### REQUIRED WORK
Your task is to transcribe the data in full.

### MATERIAL SUPPLIED
☆ ☆ ☆

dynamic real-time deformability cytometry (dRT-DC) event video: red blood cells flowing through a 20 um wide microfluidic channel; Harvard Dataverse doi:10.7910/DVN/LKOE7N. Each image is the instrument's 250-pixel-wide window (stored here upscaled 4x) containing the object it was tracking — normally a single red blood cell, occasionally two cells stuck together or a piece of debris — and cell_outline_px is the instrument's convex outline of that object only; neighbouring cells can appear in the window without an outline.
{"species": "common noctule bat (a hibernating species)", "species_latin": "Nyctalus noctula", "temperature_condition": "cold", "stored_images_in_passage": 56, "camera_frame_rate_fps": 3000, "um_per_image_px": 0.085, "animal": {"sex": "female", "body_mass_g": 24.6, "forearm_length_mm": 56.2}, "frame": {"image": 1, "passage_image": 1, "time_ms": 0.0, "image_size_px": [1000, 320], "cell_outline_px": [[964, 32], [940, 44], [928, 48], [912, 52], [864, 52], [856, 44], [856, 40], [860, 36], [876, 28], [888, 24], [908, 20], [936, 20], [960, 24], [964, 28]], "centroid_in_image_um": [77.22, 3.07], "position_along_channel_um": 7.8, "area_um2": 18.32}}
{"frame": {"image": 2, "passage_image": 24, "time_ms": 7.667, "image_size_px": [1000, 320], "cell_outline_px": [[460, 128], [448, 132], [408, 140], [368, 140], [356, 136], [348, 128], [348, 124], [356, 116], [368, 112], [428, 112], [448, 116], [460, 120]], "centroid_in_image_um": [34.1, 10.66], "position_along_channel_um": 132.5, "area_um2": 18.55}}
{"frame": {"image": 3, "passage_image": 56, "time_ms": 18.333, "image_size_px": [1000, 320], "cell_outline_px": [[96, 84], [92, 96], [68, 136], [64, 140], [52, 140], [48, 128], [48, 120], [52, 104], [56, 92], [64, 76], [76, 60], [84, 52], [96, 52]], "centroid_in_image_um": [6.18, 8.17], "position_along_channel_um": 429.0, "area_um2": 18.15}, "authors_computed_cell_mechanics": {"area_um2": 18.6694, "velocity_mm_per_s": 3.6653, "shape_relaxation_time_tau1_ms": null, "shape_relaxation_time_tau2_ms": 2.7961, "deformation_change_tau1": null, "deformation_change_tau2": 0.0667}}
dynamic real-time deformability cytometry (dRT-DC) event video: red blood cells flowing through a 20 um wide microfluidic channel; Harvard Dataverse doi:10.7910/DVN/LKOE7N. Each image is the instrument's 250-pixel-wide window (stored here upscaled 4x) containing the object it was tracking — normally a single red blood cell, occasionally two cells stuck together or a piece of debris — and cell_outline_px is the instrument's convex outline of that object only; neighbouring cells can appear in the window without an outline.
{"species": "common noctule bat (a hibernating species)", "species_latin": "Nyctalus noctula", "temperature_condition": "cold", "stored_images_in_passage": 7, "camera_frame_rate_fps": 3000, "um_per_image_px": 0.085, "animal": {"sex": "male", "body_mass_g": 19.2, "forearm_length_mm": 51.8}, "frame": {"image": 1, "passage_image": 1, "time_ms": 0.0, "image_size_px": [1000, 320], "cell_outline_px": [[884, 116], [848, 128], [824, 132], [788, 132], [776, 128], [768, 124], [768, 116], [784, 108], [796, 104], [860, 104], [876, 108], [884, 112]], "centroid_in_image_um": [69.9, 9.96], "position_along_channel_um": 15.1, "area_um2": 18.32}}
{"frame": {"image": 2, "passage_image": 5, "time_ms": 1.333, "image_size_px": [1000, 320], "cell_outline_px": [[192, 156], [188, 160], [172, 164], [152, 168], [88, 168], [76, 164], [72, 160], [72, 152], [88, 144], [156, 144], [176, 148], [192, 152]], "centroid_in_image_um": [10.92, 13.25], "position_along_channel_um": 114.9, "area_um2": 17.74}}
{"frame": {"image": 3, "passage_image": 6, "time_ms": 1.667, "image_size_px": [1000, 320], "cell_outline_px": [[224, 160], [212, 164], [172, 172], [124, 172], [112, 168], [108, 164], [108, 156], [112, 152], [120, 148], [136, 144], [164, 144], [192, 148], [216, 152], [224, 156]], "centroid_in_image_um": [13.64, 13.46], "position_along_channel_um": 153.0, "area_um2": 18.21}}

☆ ☆ ☆

### SOLUTION TO THE EXERCISE
dynamic real-time deformability cytometry (dRT-DC) event video: red blood cells flowing through a 20 um wide microfluidic channel; Harvard Dataverse doi:10.7910/DVN/LKOE7N. Each image is the instrument's 250-pixel-wide window (stored here upscaled 4x) containing the object it was tracking — normally a single red blood cell, occasionally two cells stuck together or a piece of debris — and cell_outline_px is the instrument's convex outline of that object only; neighbouring cells can appear in the window without an outline.
{"species": "common noctule bat (a hibernating species)", "species_latin": "Nyctalus noctula", "temperature_condition": "cold", "stored_images_in_passage": 56, "camera_frame_rate_fps": 3000, "um_per_image_px": 0.085, "animal": {"sex": "female", "body_mass_g": 24.6, "forearm_length_mm": 56.2}, "frame": {"image": 1, "passage_image": 1, "time_ms": 0.0, "image_size_px": [1000, 320], "cell_outline_px": [[964, 32], [940, 44], [928, 48], [912, 52], [864, 52], [856, 44], [856, 40], [860, 36], [876, 28], [888, 24], [908, 20], [936, 20], [960, 24], [964, 28]], "centroid_in_image_um": [77.22, 3.07], "position_along_channel_um": 7.8, "area_um2": 18.32}}
{"frame": {"image": 2, "passage_image": 24, "time_ms": 7.667, "image_size_px": [1000, 320], "cell_outline_px": [[460, 128], [448, 132], [408, 140], [368, 140], [356, 136], [348, 128], [348, 124], [356, 116], [368, 112], [428, 112], [448, 116], [460, 120]], "centroid_in_image_um": [34.1, 10.66], "position_along_channel_um": 132.5, "area_um2": 18.55}}
{"frame": {"image": 3, "passage_image": 56, "time_ms": 18.333, "image_size_px": [1000, 320], "cell_outline_px": [[96, 84], [92, 96], [68, 136], [64, 140], [52, 140], [48, 128], [48, 120], [52, 104], [56, 92], [64, 76], [76, 60], [84, 52], [96, 52]], "centroid_in_image_um": [6.18, 8.17], "position_along_channel_um": 429.0, "area_um2": 18.15}, "authors_computed_cell_mechanics": {"area_um2": 18.6694, "velocity_mm_per_s": 3.6653, "shape_relaxation_time_tau1_ms": null, "shape_relaxation_time_tau2_ms": 2.7961, "deformation_change_tau1": null, "deformation_change_tau2": 0.0667}}
dynamic real-time deformability cytometry (dRT-DC) event video: red blood cells flowing through a 20 um wide microfluidic channel; Harvard Dataverse doi:10.7910/DVN/LKOE7N. Each image is the instrument's 250-pixel-wide window (stored here upscaled 4x) containing the object it was tracking — normally a single red blood cell, occasionally two cells stuck together or a piece of debris — and cell_outline_px is the instrument's convex outline of that object only; neighbouring cells can appear in the window without an outline.
{"species": "common noctule bat (a hibernating species)", "species_latin": "Nyctalus noctula", "temperature_condition": "cold", "stored_images_in_passage": 7, "camera_frame_rate_fps": 3000, "um_per_image_px": 0.085, "animal": {"sex": "male", "body_mass_g": 19.2, "forearm_length_mm": 51.8}, "frame": {"image": 1, "passage_image": 1, "time_ms": 0.0, "image_size_px": [1000, 320], "cell_outline_px": [[884, 116], [848, 128], [824, 132], [788, 132], [776, 128], [768, 124], [768, 116], [784, 108], [796, 104], [860, 104], [876, 108], [884, 112]], "centroid_in_image_um": [69.9, 9.96], "position_along_channel_um": 15.1, "area_um2": 18.32}}
{"frame": {"image": 2, "passage_image": 5, "time_ms": 1.333, "image_size_px": [1000, 320], "cell_outline_px": [[192, 156], [188, 160], [172, 164], [152, 168], [88, 168], [76, 164], [72, 160], [72, 152], [88, 144], [156, 144], [176, 148], [192, 152]], "centroid_in_image_um": [10.92, 13.25], "position_along_channel_um": 114.9, "area_um2": 17.74}}
{"frame": {"image": 3, "passage_image": 6, "time_ms": 1.667, "image_size_px": [1000, 320], "cell_outline_px": [[224, 160], [212, 164], [172, 172], [124, 172], [112, 168], [108, 164], [108, 156], [112, 152], [120, 148], [136, 144], [164, 144], [192, 148], [216, 152], [224, 156]], "centroid_in_image_um": [13.64, 13.46], "position_along_channel_um": 153.0, "area_um2": 18.21}}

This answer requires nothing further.